How would the 0.25 grams of antimatter only annihilate the Vatican and nowhere else?
Spike ,'Get It Done'
Natter 63: Life after PuppyCam
Off-topic discussion. Wanna talk about corsets, duct tape, or physics? This is the place. Detailed discussion of any current-season TV must be whitefonted.
The Vatican is comprised of exactly 0.25 grams of matter?
Yes! The rest of it is just a hologram. In the movie, Tom Hanks will use string theory to prove this.
According to my calculations, 0.25g of antimatter reacting with 0.25g of matter would release 44 TJ of energy, or about half the size of the bomb dropped on Nagasaki.
1.21 JIGGOWATTS?!?!?!
t slaps head and wanders away
Ooh - I knew someone mathy would come along and do the calculation....

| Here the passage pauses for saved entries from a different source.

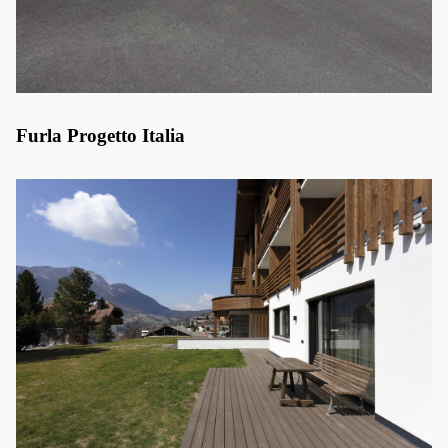
Furla Progetto Italia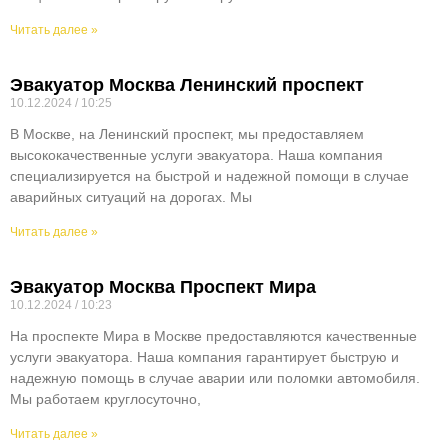
Читать далее »
Эвакуатор Москва Ленинский проспект
10.12.2024
10:25
В Москве, на Ленинский проспект, мы предоставляем
высококачественные услуги эвакуатора. Наша компания
специализируется на быстрой и надежной помощи в случае
аварийных ситуаций на дорогах. Мы
Читать далее »
Эвакуатор Москва Проспект Мира
10.12.2024
10:23
На проспекте Мира в Москве предоставляются качественные
услуги эвакуатора. Наша компания гарантирует быструю и
надежную помощь в случае аварии или поломки автомобиля.
Мы работаем круглосуточно,
Читать далее »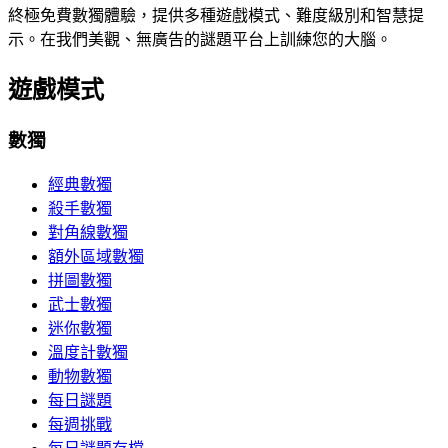
終極免費數獨體驗，提供多種遊戲模式、難度級別和智慧提
示。在我們美觀、無廣告的謎題平台上訓練您的大腦。
遊戲模式
數獨
經典數獨
殺手數獨
對角線數獨
額外區域數獨
拼圖數獨
武士數獨
迷你數獨
溫度計數獨
動物數獨
每日謎題
每週挑戰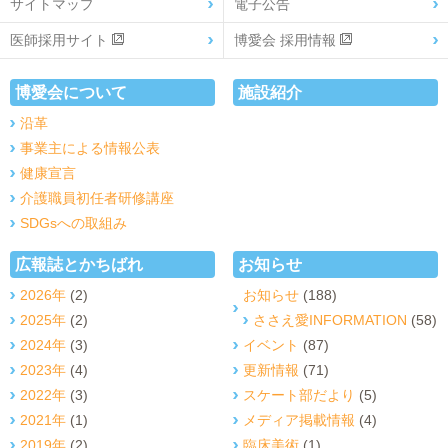
サイトマップ
電子公告
医師採用サイト
博愛会 採用情報
博愛会について
施設紹介
沿革
事業主による情報公表
健康宣言
介護職員初任者研修講座
SDGsへの取組み
広報誌とかちばれ
お知らせ
2026年
(2)
お知らせ
(188)
2025年
(2)
ささえ愛INFORMATION
(58)
2024年
(3)
イベント
(87)
2023年
(4)
更新情報
(71)
2022年
(3)
スケート部だより
(5)
2021年
(1)
メディア掲載情報
(4)
2019年
(2)
臨床美術
(1)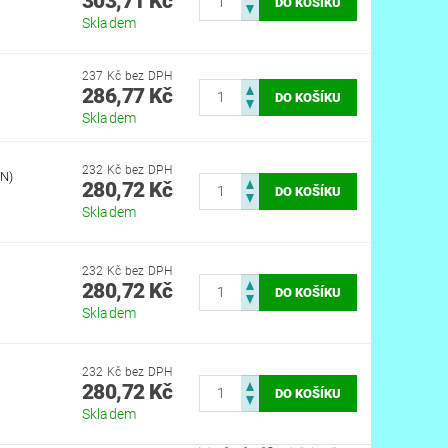
303,71 Kč
Skladem
237 Kč bez DPH
286,77 Kč
Skladem
232 Kč bez DPH
N)
280,72 Kč
Skladem
232 Kč bez DPH
280,72 Kč
Skladem
232 Kč bez DPH
280,72 Kč
Skladem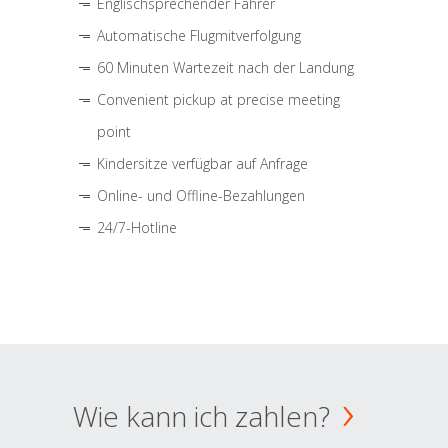
Englischsprechender Fahrer
Automatische Flugmitverfolgung
60 Minuten Wartezeit nach der Landung
Convenient pickup at precise meeting
point
Kindersitze verfügbar auf Anfrage
Online- und Offline-Bezahlungen
24/7-Hotline
Wie kann ich zahlen?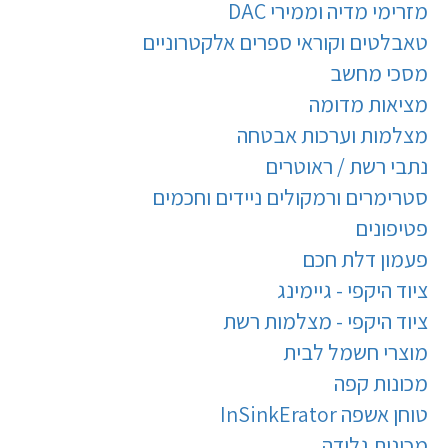
מזרימי מדיה וממירי DAC
טאבלטים וקוראי ספרים אלקטרוניים
מסכי מחשב
מציאות מדומה
מצלמות וערכות אבטחה
נתבי רשת / ראוטרים
סטרימרים ורמקולים ניידים וחכמים
פטיפונים
פעמון דלת חכם
ציוד היקפי - גיימינג
ציוד היקפי - מצלמות רשת
מוצרי חשמל לבית
מכונות קפה
טוחן אשפה InSinkErator
מכונות גלידה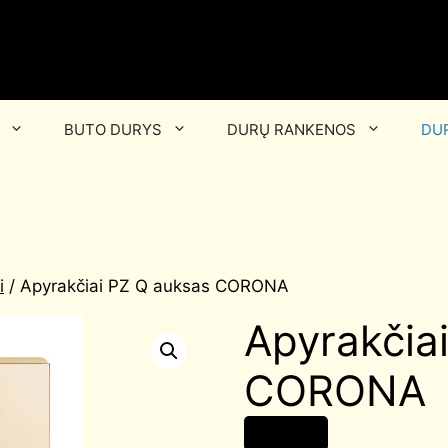
BUTO DURYS
DURŲ RANKENOS
DUR
i
/ Apyrakčiai PZ Q auksas CORONA
Apyrakčia
CORONA
14,00
€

In the equation E = mc², c² is a pretty big honking number. A lot of energy is released when you destroy a little bit of matter.
According to my calculations, 0.25g of antimatter reacting with 0.25g of matter would release 44 TJ of energy, or about half the size of the bomb dropped on Nagasaki.
Oh, there you go bringing facts into it again!
The thing I don't understand is how mass x distance² / time² ends up being energy, which is force x distance, right?
force × distance is work, not energy.